The submissions of the parties
18 The appellant filed no written submissions. At the commencement of the hearing of the appeal the appellant applied for an adjournment. I refused this application for reasons I then gave.
19 The Minister submitted the requirements of s 473DD(a) and s 473DD(b) were cumulative; at least two of the three pre-conditions in (a) and (b)(i) or (b)(ii) must apply in order for the IAA to be satisfied that the requirements of s 473DD were met: Plaintiff M174/2016 v Minister for Immigration and Border Protection [2018] HCA 16; 353 ALR 600 at [31] per Gageler, Keane and Nettle JJ, [78] per Gordon J, [100] per Edelman J; Minister for Immigration and Border Protection v BBS16 [2017] FCAFC 176; 257 FCR 111 at [102]; AQU17 v Minister for Immigration and Border Protection [2018] FCAFC 111; 162 ALD 442 at [13].
20 The Minister submitted that what constituted "exceptional circumstances" pursuant to s 473DD(a) was "inherently incapable of exhaustive statement"; it was not a term of art but a term with an ordinary meaning, albeit one with a broad meaning: Plaintiff M174/2016 at [30] per Gageler, Keane and Nettle JJ; BVZ16 v Minister for Immigration and Border Protection [2017] FCA 958; 254 FCR 221 at [39]-[42] per White J; BBS16 at [104]. To be exceptional, the Minister submitted, a circumstance need not be unique or rare but it "cannot be one that is regularly, or routinely, or normally encountered": Plaintiff M174/2016 at [30] per Gageler, Keane and Nettle JJ. The application of the criterion will involve an evaluative judgment by the decision-maker: Plaintiff M174/2016 at [75] per Gageler, Keane and Nettle JJ. The Full Court of the Federal Court in DYS16 v Minister for Immigration and Border Protection [2018] FCAFC 33 noted, at [17], that s 473DD(a) did not require the IAA, in its evaluation, to be satisfied of a particular fact or facts.
21 The Minister submitted that there was no obligation on the part of the IAA to consider the matters set out in s 473DD(b); they applied only to new information given by an applicant to the IAA: Plaintiff M174/2016 at [29] and [88]; DBE16 at [64]. Consistently with this, the IAA's approach in the present case, where no reference was made to the matters in s 473DD(b), was not disapproved in similar cases: DDQ17 v Minister for Immigration and Border Protection [2018] FCA 1223 at [27]; BHE17 v Minister for Immigration and Border Protection [2018] FCA 757 at [32].
22 The Minister submitted the chapeau to s 473DD stated that the "referred applicant satisfies the IAA that, in relation to any new information…" (Minister's emphasis) the pre-conditions in (b)(i) or (b)(ii) were met. Consistently, the AAT Practice Direction required applicants to provide an explanation as to why (b)(i) or (b)(ii) were satisfied: in Plaintiff M174/2016 at [38] per Gageler, Keane and Nettle JJ. Although there was, strictly speaking, no onus or burden, the words of the chapeau called for "some material by way of explanation": AUH17 v Minister for Immigration and Border Protection [2018] FCA 388 at [33] per Mortimer J.

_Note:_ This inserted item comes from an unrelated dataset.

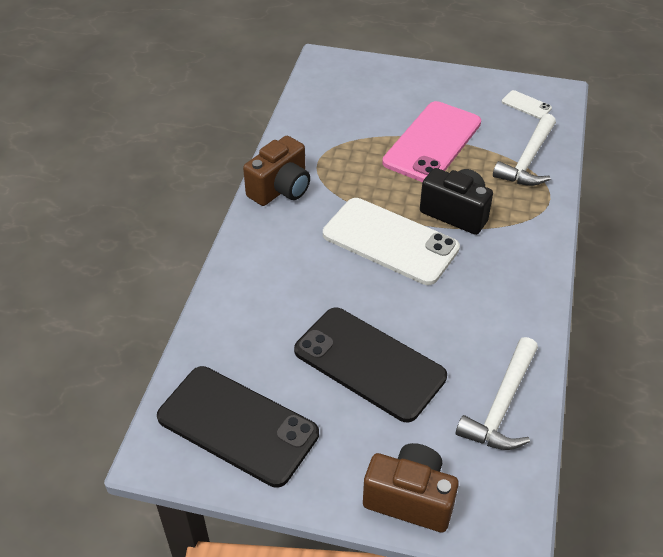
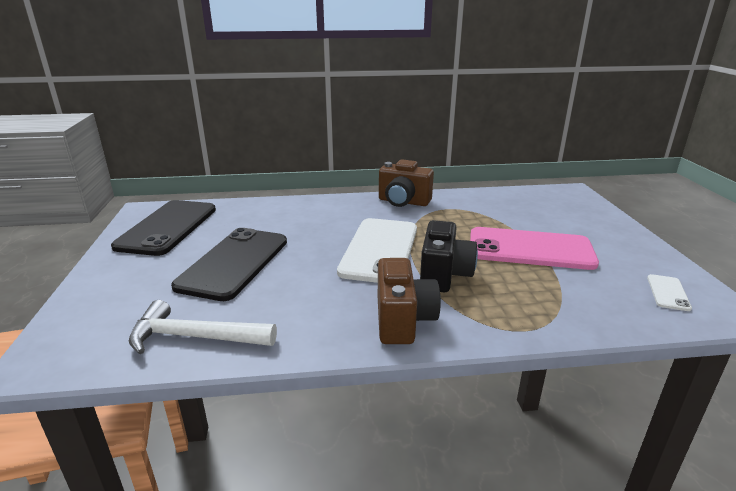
camera: 70 degrees right, 20 degrees down
(410, 499) = (89, 303): brown camera -> brown camera (403, 320)
(528, 160) = (572, 306): white hammer -> none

23 The Minister submitted that the appellant before the primary judge challenged the IAA's reasons in respect of the expert report on a range of grounds, including that it was irrational, failed to segment the expert report by reference to different parts of the information and failed to consider the matters in s 473DD(b). It was correct that the IAA did not make any express reference to the matters set out in s 473DD(b). As the authorities referred to by the Minister showed, he submitted, the mere fact that the IAA did not refer to those matters or chose to consider the statutory question posed by s 473DD(a) first did not, as a matter of principle, form a basis on which to conclude that there was a jurisdictional error. The sections did not create a code and did not require treatment of specific statutory question in a particular way or in a particular order. There was no obligation on the IAA, the Minister submitted, to refer to the matters in s 473DD(b).
24 The Minister submitted that it was apparent that the IAA did not treat the issues under consideration too narrowly. It was evidently aware of the temporal context for the report as a whole because it found that the report was not before the delegate and was new information. It considered a wide range of factors in assessing the expert report, including that some of its contents had been considered by the delegate and was therefore to be considered by the IAA, and specifically examined the differing types of country information contained in the report, some of which were not relevant, some of which the IAA did not consider because it preferred to rely on other country information dealing with the same issues (as it was entitled to do). In addition, the Minister submitted, the IAA identified a number of unsupported assertions about the applicant. It may be inferred, the Minister submitted, not only that the IAA considered the probative value of the material but that it assessed how the material related to the appellant's claims. The reasons also showed that the IAA adopted a careful approach to distinct aspects of the expert report.
25 The Minister submitted that the primary judge did not make any appellable error.